Post Holdings said it plans to spend up to $110 million to expand its cereal production capacity at a Nevada facility that serves the West Coast.

The St. Louis company behind Honey Bunches of Oats, Pebbles and Great Grains, said the proposed expansion will provide the company with additional production volume, address capacity constraints to better meet consumer demand, and reduce transportation costs to serve West Coast customers more efficiently.

The Sparks, Nevada facility, which will create as many as 40 new jobs, is projected to be completed in 2025.

During the company’s first-quarter earnings call in February, CEO Robert Vitale said consumption for its U.S. branded cereal products “continues to run ahead of pre-COVID levels by nearly 2%.” He noted that its market share was just under 20%. A bright spot for Post continues to be Pebbles. 

The popular Pebbles has been an anomaly in an otherwise downtrodden cereal market, grabbing the most market share out of any brand in 2021 and recording eight straight years of growth, according to data provided by Post earlier this year.

Post Consumer Brands, which also houses Post’s Better Oats oatmeal, Malt-O-Meal as well as its cereals among other offerings, has nine owned manufacturing facilities in North Carolina, Michigan, Arkansas, Utah, Ohio, Nevada, Ontario and two in Minnesota. Its Utah and North Carolina locations are the only new cereal production facilities it has built since 2000, the company said on its website.

The plant addition appears to be the newest construction project for Post. Last year, it announced plans to spend $86 million to construct a new 215,000-square-foot manufacturing facility in West Jefferson, Ohio. At the time, the company said the facility will likely produce protein drinks for BellRing Brands. The company divested the 80% of its ownership in BellRing in March to Post shareholders.
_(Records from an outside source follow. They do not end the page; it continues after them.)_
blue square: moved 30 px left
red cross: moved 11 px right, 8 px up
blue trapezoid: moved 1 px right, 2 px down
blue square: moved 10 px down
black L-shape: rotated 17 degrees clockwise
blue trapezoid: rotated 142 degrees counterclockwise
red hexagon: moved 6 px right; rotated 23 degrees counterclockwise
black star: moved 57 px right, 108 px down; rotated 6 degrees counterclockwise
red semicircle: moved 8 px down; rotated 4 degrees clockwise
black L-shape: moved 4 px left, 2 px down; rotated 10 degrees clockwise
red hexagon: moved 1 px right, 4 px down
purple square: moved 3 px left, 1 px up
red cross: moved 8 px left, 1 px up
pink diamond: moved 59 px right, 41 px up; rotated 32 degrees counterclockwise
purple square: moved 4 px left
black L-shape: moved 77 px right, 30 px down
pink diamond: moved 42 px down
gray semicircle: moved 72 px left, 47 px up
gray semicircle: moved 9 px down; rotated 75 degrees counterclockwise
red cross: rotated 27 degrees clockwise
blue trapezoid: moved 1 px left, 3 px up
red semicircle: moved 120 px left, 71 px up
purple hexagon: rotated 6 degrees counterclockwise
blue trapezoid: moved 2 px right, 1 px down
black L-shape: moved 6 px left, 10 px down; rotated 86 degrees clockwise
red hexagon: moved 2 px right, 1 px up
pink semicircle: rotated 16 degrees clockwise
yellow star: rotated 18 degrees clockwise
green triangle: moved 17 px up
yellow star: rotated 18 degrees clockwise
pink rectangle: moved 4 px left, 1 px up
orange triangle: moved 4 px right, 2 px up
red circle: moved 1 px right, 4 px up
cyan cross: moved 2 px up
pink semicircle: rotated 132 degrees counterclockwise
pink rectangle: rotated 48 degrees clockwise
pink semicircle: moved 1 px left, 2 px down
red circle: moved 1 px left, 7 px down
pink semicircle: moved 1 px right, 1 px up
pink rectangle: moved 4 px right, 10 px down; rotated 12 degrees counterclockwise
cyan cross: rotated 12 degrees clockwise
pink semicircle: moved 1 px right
Cereal as a whole has been among the beneficiaries during the pandemic as people spend more time eating at home. The demand is expected to continue. Statista estimated that 283 million Americans consumed cold breakfast cereals in 2020. This figure is projected to increase to 290 million in 2024, the data showed.

The plant expansion is as much a bet that demand for its portfolio of cereals will continue as it is to increase efficiencies throughout its supply chain, saving money in the process.

With 34.4 million people living on the West Coast, making up roughly 11% of the U.S. population, according to U.S. Census data, Post has a large market base there. The CPG no doubt wants to make sure it can better meet changing consumer appetites and compete with behemoths like General Mills and Kellogg.

The food sector has been undergoing a rapid pace of expansion as companies such as Post increase output to set the stage for future demand. 

Nestlé plans to spend $675 million on a facility in Arizona to make creamers for its Coffee mate, Coffee mate Natural Bliss and Starbucks brands.  

Mondelēz International has announced it would invest $122.5 million over three years to boost capacity at its Richmond, Virginia, location where it makes Oreos, and J.M. Smucker committed $1.1 billion to build a new manufacturing facility and distribution center in Alabama to produce its Smucker’s Uncrustables sandwich. 

And eight months after announcing a 70,000-square-foot expansion to its manufacturing center in Bloomington, Illinois, Ferrero announced this week an investment of up to $214.4 million to further expand the still-under-construction plant.